Huygens, Constantijn (
b The Hague, 4 Sept. 1596;
d The Hague, 28 Mar. 1687). Dutch diplomat, writer, patron, and collector. Huygens was ‘a well-travelled, cultivated man who combined a full life of service to his country with a mastery of the polite accomplishments’ ( Seymour Slive,
Dutch Painting: 1600–1800, 1995); he spoke six languages, played several musical instruments, and his writings included a translation into Dutch of some of the poems of John Donne. Early in his career he worked in the Dutch embassies in Venice and London, and in 1625 he was appointed secretary to the stadholder (head of the Dutch state), Prince Frederick Henry of Orange.
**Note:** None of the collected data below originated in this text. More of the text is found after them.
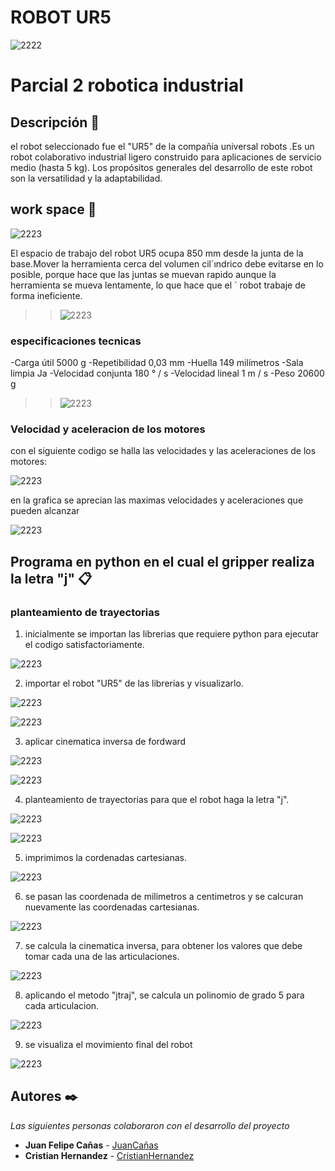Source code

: 
# ROBOT UR5
![2222](https://github.com/cristianchernandezs/Parcial_2_robotica/blob/main/fondo.png)

# Parcial 2 robotica industrial

## Descripción 📃
el robot seleccionado fue el "UR5" de la compañia universal robots .Es un robot colaborativo industrial ligero construido para aplicaciones de servicio medio (hasta 5 kg). Los propósitos generales del desarrollo de este robot son la versatilidad y la adaptabilidad.


## work space 🎯
![2223](https://github.com/cristianchernandezs/Parcial_2_robotica/blob/main/espacio.png)

El espacio de trabajo del robot UR5 ocupa 850 mm desde la junta de la base.Mover la herramienta cerca
del volumen cil´ındrico debe evitarse en lo posible, porque hace que las juntas se
muevan rapido aunque la herramienta se mueva lentamente, lo que hace que el ´
robot trabaje de forma ineficiente.

>>![2223](https://github.com/cristianchernandezs/Parcial_2_robotica/blob/main/imagenes%20github/Captura%20de%20pantalla%202021-10-09%20234718.png)

### especificaciones tecnicas

-Carga útil
5000 g
-Repetibilidad
0,03 mm
-Huella
149 milímetros
-Sala limpia
Ja
-Velocidad conjunta
180 ° / s
-Velocidad lineal
1 m / s
-Peso
20600 g

>>![2223](https://github.com/cristianchernandezs/Parcial_2_robotica/blob/main/imagenes%20github/Captura%20de%20pantalla%202021-10-09%20234718.png)

### Velocidad y aceleracion de los motores

con el siguiente codigo se halla las velocidades y las aceleraciones de los motores:

![2223](https://github.com/cristianchernandezs/Parcial_2_robotica/blob/main/imagenes%20github/aceleracion%20y%20velocidad%20de%20los%20motore.png)

en la grafica se aprecian las maximas velocidades y aceleraciones que pueden alcanzar 

![2223](https://github.com/cristianchernandezs/Parcial_2_robotica/blob/main/imagenes%20github/graficamotores.png)

## Programa en python en el cual el gripper realiza la letra "j" 📋
### planteamiento de trayectorias
1. inicialmente se importan las librerias que requiere python para ejecutar el codigo satisfactoriamente.
 
  ![2223](https://github.com/cristianchernandezs/Parcial_2_robotica/blob/main/imagenes%20github/CODIGO1.png)
  
2. importar el robot "UR5" de las librerias y visualizarlo.

  ![2223](https://github.com/cristianchernandezs/Parcial_2_robotica/blob/main/imagenes%20github/CODIGO2.png)
  
  ![2223](https://github.com/cristianchernandezs/Parcial_2_robotica/blob/main/imagenes%20github/robot1.png)
  
3. aplicar cinematica inversa de fordward

  ![2223](https://github.com/cristianchernandezs/Parcial_2_robotica/blob/main/imagenes%20github/CODIGO3.png)
  
  
  ![2223](https://github.com/cristianchernandezs/Parcial_2_robotica/blob/main/imagenes%20github/CODIGO4.png)
  
4. planteamiento de trayectorias para que el robot haga la letra "j".

  ![2223](https://github.com/cristianchernandezs/Parcial_2_robotica/blob/main/imagenes%20github/CODIGO5.png)
  
  ![2223](https://github.com/cristianchernandezs/Parcial_2_robotica/blob/main/imagenes%20github/CODIGO6.png)
  
5. imprimimos la cordenadas cartesianas.

  ![2223](https://github.com/cristianchernandezs/Parcial_2_robotica/blob/main/imagenes%20github/CODIGO7.png)

6. se pasan las coordenada de milimetros a centimetros y se calcuran nuevamente las coordenadas cartesianas.

  ![2223](https://github.com/cristianchernandezs/Parcial_2_robotica/blob/main/imagenes%20github/CODIGO8.png)
  
7. se calcula la cinematica inversa, para obtener los valores que debe tomar cada una de las articulaciones.
 
  ![2223](https://github.com/cristianchernandezs/Parcial_2_robotica/blob/main/imagenes%20github/CODIGO9.png)
  
8. aplicando el metodo "jtraj", se calcula un polinomio de grado 5 para cada articulacion.

  ![2223](https://github.com/cristianchernandezs/Parcial_2_robotica/blob/main/imagenes%20github/CODIGO10.png)
  
9. se visualiza el movimiento final del robot 
  
  ![2223](https://github.com/cristianchernandezs/Parcial_2_robotica/blob/main/imagenes%20github/CODIGO11.png)






  
 


## Autores ✒️

_Las siguientes personas colaboraron con el desarrollo del proyecto_

* **Juan Felipe Cañas** - [JuanCañas](https://github.com/jcscorpion)
* **Cristian Hernandez** - [CristianHernandez](https://github.com/cristianchernandezs)
 
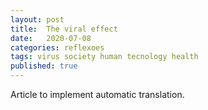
 ```yaml
---
layout: post
title:  The viral effect 
date:   2020-07-08
categories: reflexoes
tags: virus society human tecnology health
published: true
---
```


Article to implement automatic translation.
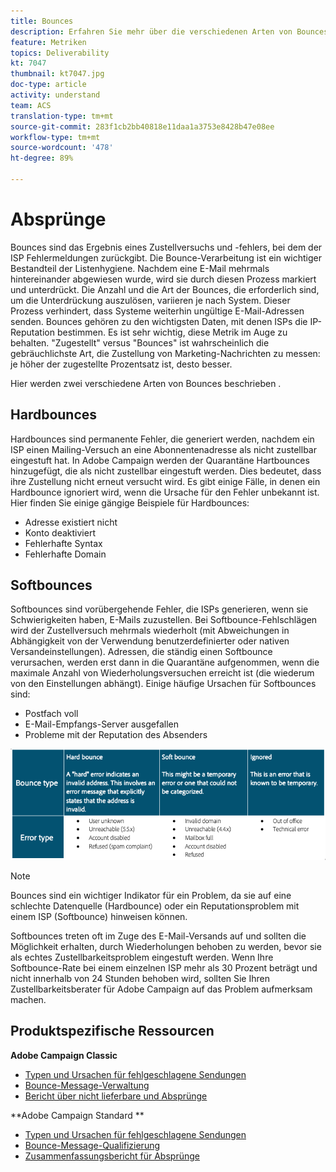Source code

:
 ```yaml
---
title: Bounces
description: Erfahren Sie mehr über die verschiedenen Arten von Bounces..
feature: Metriken
topics: Deliverability
kt: 7047
thumbnail: kt7047.jpg
doc-type: article
activity: understand
team: ACS
translation-type: tm+mt
source-git-commit: 283f1cb2bb40818e11daa1a3753e8428b47e08ee
workflow-type: tm+mt
source-wordcount: '478'
ht-degree: 89%

---
```



# Absprünge

Bounces sind das Ergebnis eines Zustellversuchs und -fehlers, bei dem der ISP Fehlermeldungen zurückgibt. Die Bounce-Verarbeitung ist ein wichtiger Bestandteil der Listenhygiene. Nachdem eine E-Mail mehrmals hintereinander abgewiesen wurde, wird sie durch diesen Prozess markiert und unterdrückt. Die Anzahl und die Art der Bounces, die erforderlich sind, um die Unterdrückung auszulösen, variieren je nach System. Dieser Prozess verhindert, dass Systeme weiterhin ungültige E-Mail-Adressen senden. Bounces gehören zu den wichtigsten Daten, mit denen ISPs die IP-Reputation bestimmen. Es ist sehr wichtig, diese Metrik im Auge zu behalten. &quot;Zugestellt&quot; versus &quot;Bounces&quot; ist wahrscheinlich die gebräuchlichste Art, die Zustellung von Marketing-Nachrichten zu messen: je höher der zugestellte Prozentsatz ist, desto besser.

Hier werden zwei verschiedene Arten von Bounces beschrieben .

## Hardbounces

Hardbounces sind permanente Fehler, die generiert werden, nachdem ein ISP einen Mailing-Versuch an eine Abonnentenadresse als nicht zustellbar eingestuft hat. In Adobe Campaign werden der Quarantäne Hartbounces hinzugefügt, die als nicht zustellbar eingestuft werden. Dies bedeutet, dass ihre Zustellung nicht erneut versucht wird. Es gibt einige Fälle, in denen ein Hardbounce ignoriert wird, wenn die Ursache für den Fehler unbekannt ist.
Hier finden Sie einige gängige Beispiele für Hardbounces:

* Adresse existiert nicht
* Konto deaktiviert
* Fehlerhafte Syntax
* Fehlerhafte Domain

## Softbounces

Softbounces sind vorübergehende Fehler, die ISPs generieren, wenn sie Schwierigkeiten haben, E-Mails zuzustellen. Bei Softbounce-Fehlschlägen wird der Zustellversuch mehrmals wiederholt (mit Abweichungen in Abhängigkeit von der Verwendung benutzerdefinierter oder nativen Versandeinstellungen). Adressen, die ständig einen Softbounce verursachen, werden erst dann in die Quarantäne aufgenommen, wenn die maximale Anzahl von Wiederholungsversuchen erreicht ist (die wiederum von den Einstellungen abhängt). Einige häufige Ursachen für Softbounces sind:

* Postfach voll
* E-Mail-Empfangs-Server ausgefallen
* Probleme mit der Reputation des Absenders

![Bounce-Typen](../assets/bounce-types.png)

>[!NOTE]
>
>Bounces sind ein wichtiger Indikator für ein Problem, da sie auf eine schlechte Datenquelle (Hardbounce) oder ein Reputationsproblem mit einem ISP (Softbounce) hinweisen können.
>
>Softbounces treten oft im Zuge des E-Mail-Versands auf und sollten die Möglichkeit erhalten, durch Wiederholungen behoben zu werden, bevor sie als echtes Zustellbarkeitsproblem eingestuft werden. Wenn Ihre Softbounce-Rate bei einem einzelnen ISP mehr als 30 Prozent beträgt und nicht innerhalb von 24 Stunden behoben wird, sollten Sie Ihren Zustellbarkeitsberater für Adobe Campaign auf das Problem aufmerksam machen.

## Produktspezifische Ressourcen

**Adobe Campaign Classic**

* [Typen und Ursachen für fehlgeschlagene Sendungen](https://experienceleague.adobe.com/docs/campaign-classic/using/sending-messages/monitoring-deliveries/understanding-delivery-failures.html#delivery-failure-types-and-reasons)
* [Bounce-Message-Verwaltung](https://experienceleague.adobe.com/docs/campaign-classic/using/sending-messages/monitoring-deliveries/understanding-delivery-failures.html#bounce-mail-management)
* [Bericht über nicht lieferbare und Absprünge](https://experienceleague.adobe.com/docs/campaign-classic/using/reporting/reports-on-deliveries/global-reports.html#non-deliverables-and-bounces)

**Adobe Campaign Standard **

* [Typen und Ursachen für fehlgeschlagene Sendungen](https://experienceleague.adobe.com/docs/campaign-standard/using/testing-and-sending/monitoring-messages/understanding-delivery-failures.html#delivery-failure-types-and-reasons)
* [Bounce-Message-Qualifizierung          ](https://experienceleague.adobe.com/docs/campaign-standard/using/testing-and-sending/monitoring-messages/understanding-delivery-failures.html#bounce-mail-qualification)
* [Zusammenfassungsbericht für Absprünge](https://experienceleague.adobe.com/docs/campaign-standard/using/reporting/list-of-reports/bounce-summary.html?lang=de#reporting)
He held similar posts under Frederick Henry's successors until his own death at the age of 90. His duties included being court art adviser, and in this role he devised the iconographical scheme for the decoration of the Oranjezaal (Orange Hall) of the Huis ten Bosch, a newly built royal villa (designed by Pieter
Post) just outside The Hague. After the death of Prince Frederick Henry in 1647 it was decided to decorate the central hall of the building with murals honouring him. These were painted in 1648–52; the team of Dutch and Flemish artists involved, overseen by Jacob van
Campen, included Salomon de
Bray, Caesar van
Everdingen, Gerrit van
Honthorst, Jacob
Jordaens, and Jan
Lievens. Some of the individual contributions are impressive, but overall the scheme has not generally been judged a success; when
Reynolds saw it in 1781 he commented: ‘The different hands that have been employed here make variety it is true; but it is variety of wretchedness.’ In 1629–31 Huygens wrote a journal-cum-autobiography in Latin and this contains interesting comments about contemporary artists, notably Lievens and
Rembrandt. Lievens was one of several artists who painted Huygens's portrait; another was Thomas de
Keyser (1627, NG, London).
His son
Constantijn Huygens the Younger (1628–97) was a diplomat and draughtsman (his drawings are mainly landscapes, many of them made on his official travels). Another son, Christiaan Huygens (1629–95), was a music theorist, physicist, and astronomer—‘after Newton, the most influential physical scientist of the late 17th century’ (
Cambridge Dictionary of Scientists, 1996).